Records to process START

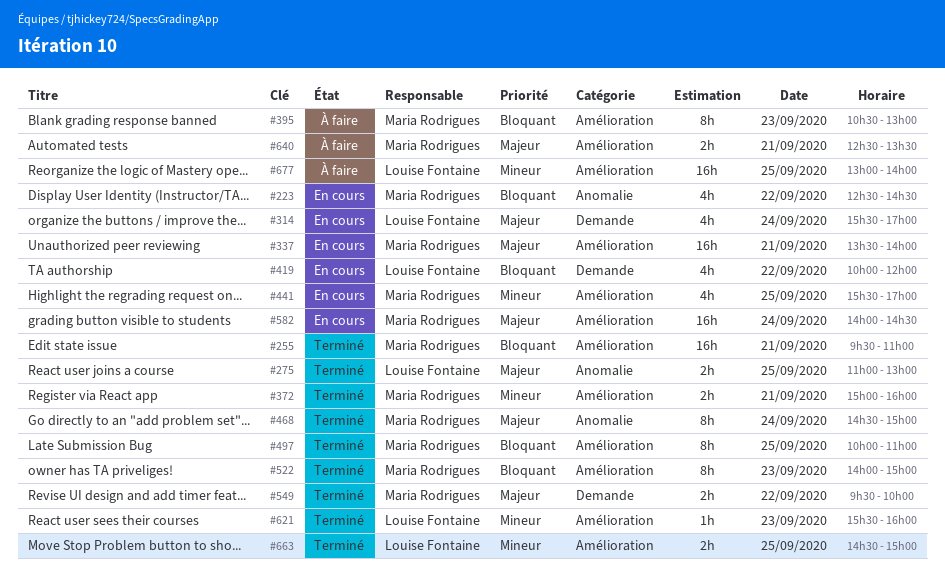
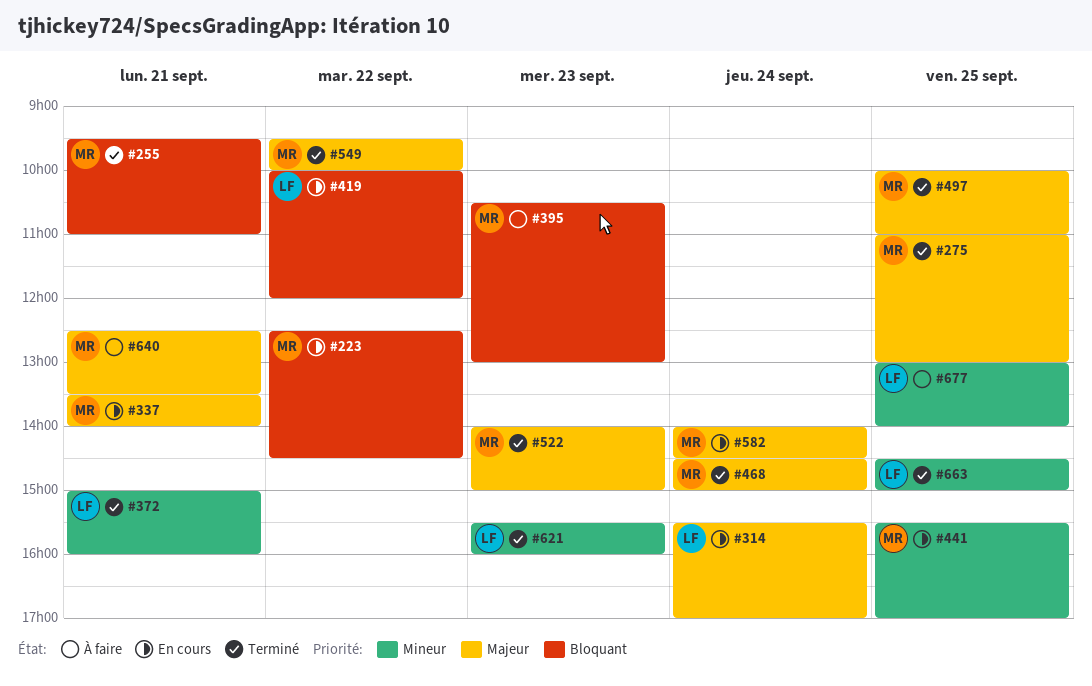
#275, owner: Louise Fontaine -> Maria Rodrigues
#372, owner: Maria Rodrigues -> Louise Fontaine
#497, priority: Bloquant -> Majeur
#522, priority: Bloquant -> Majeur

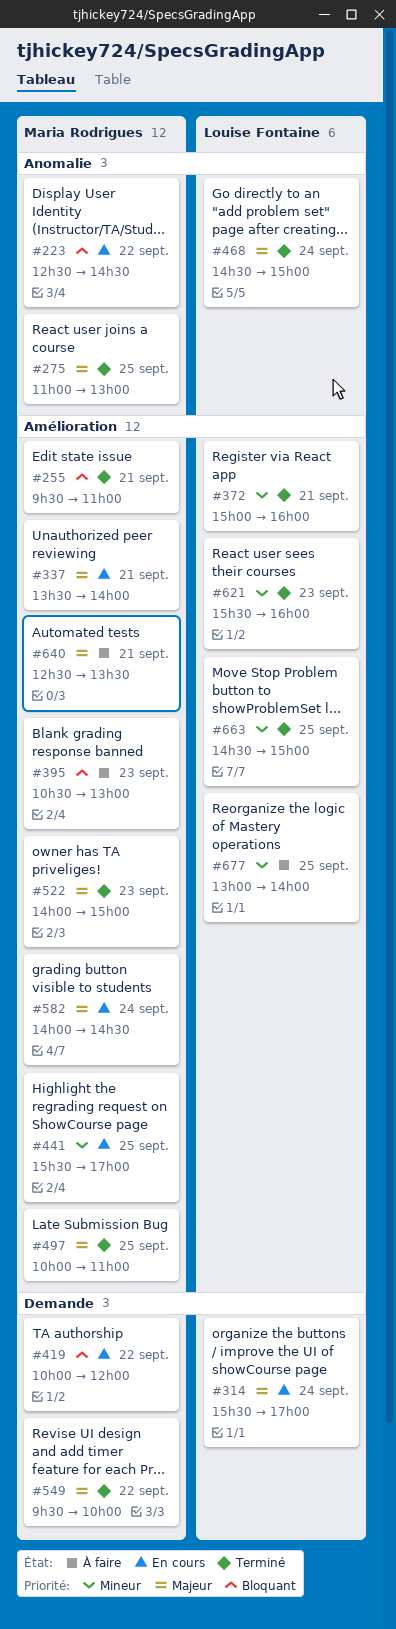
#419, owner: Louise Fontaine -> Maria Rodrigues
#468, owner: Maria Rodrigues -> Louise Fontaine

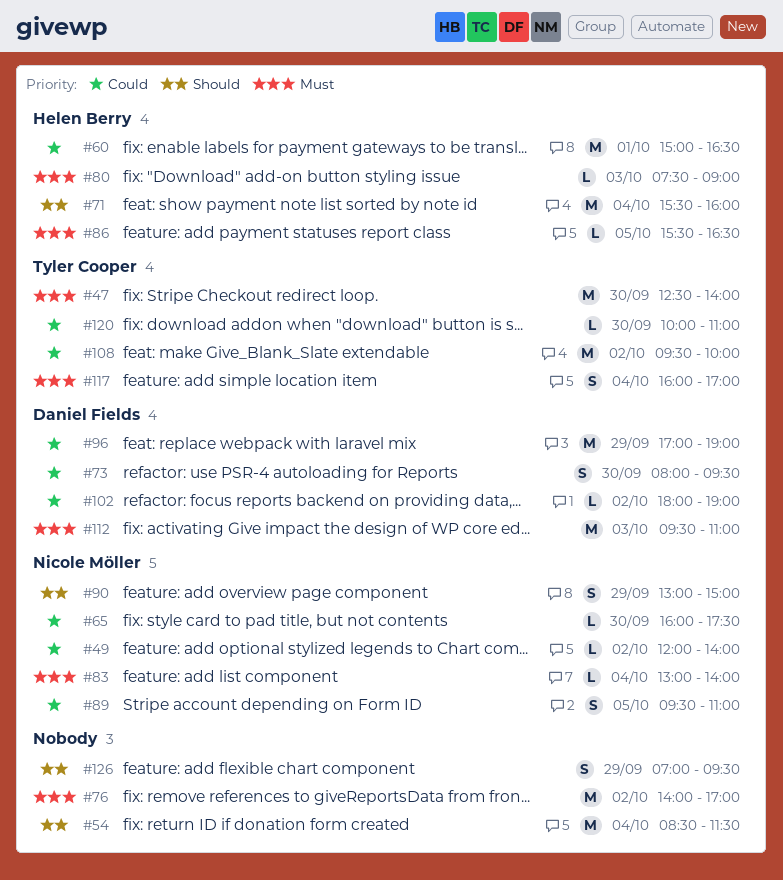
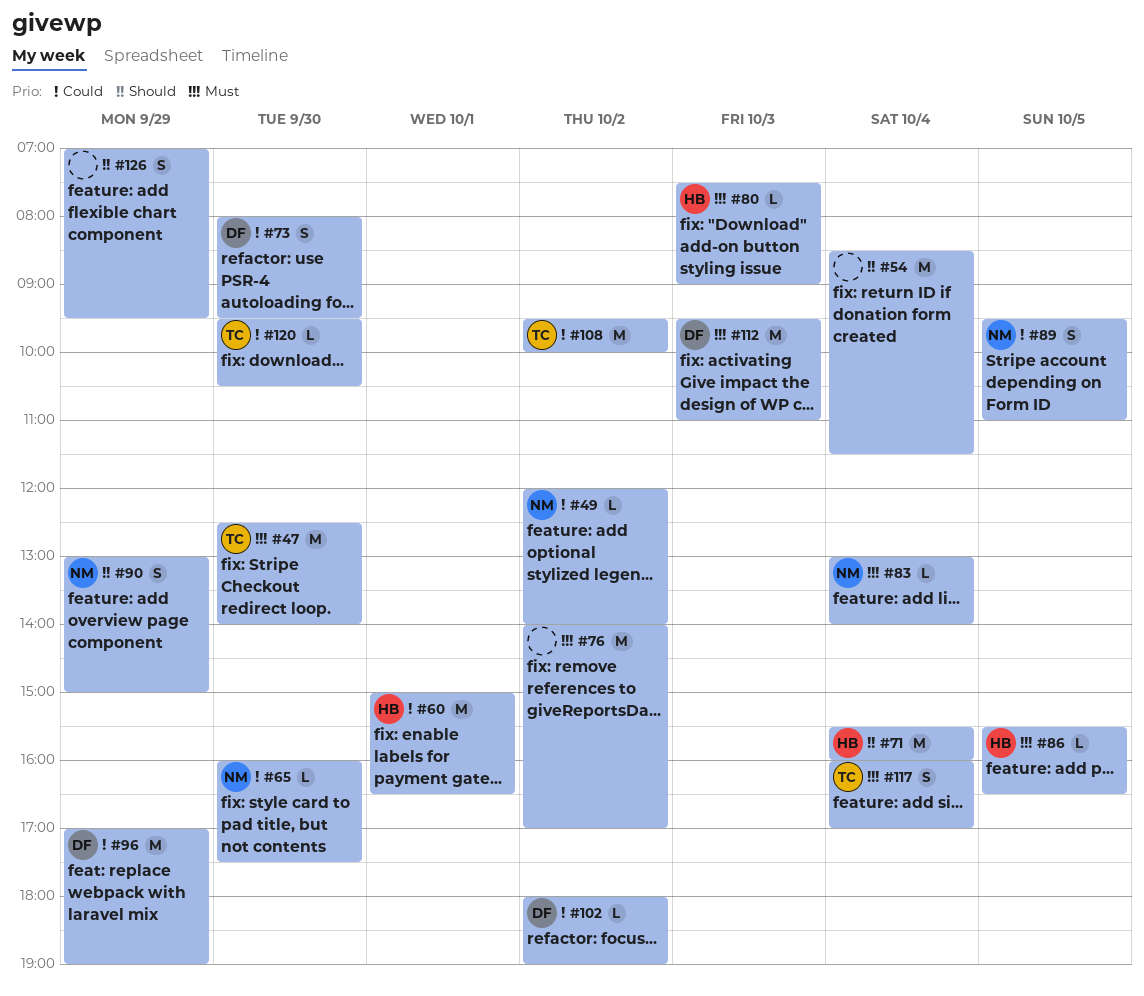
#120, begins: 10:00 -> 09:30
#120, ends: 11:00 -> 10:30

Records to process END

Reproduce exactly and only the lines from the "#522, priority: Bloquant -> Majeur" line to the last line of the records above. Do not carry over any pictures.

#522, priority: Bloquant -> Majeur

#419, owner: Louise Fontaine -> Maria Rodrigues
#468, owner: Maria Rodrigues -> Louise Fontaine

#120, begins: 10:00 -> 09:30
#120, ends: 11:00 -> 10:30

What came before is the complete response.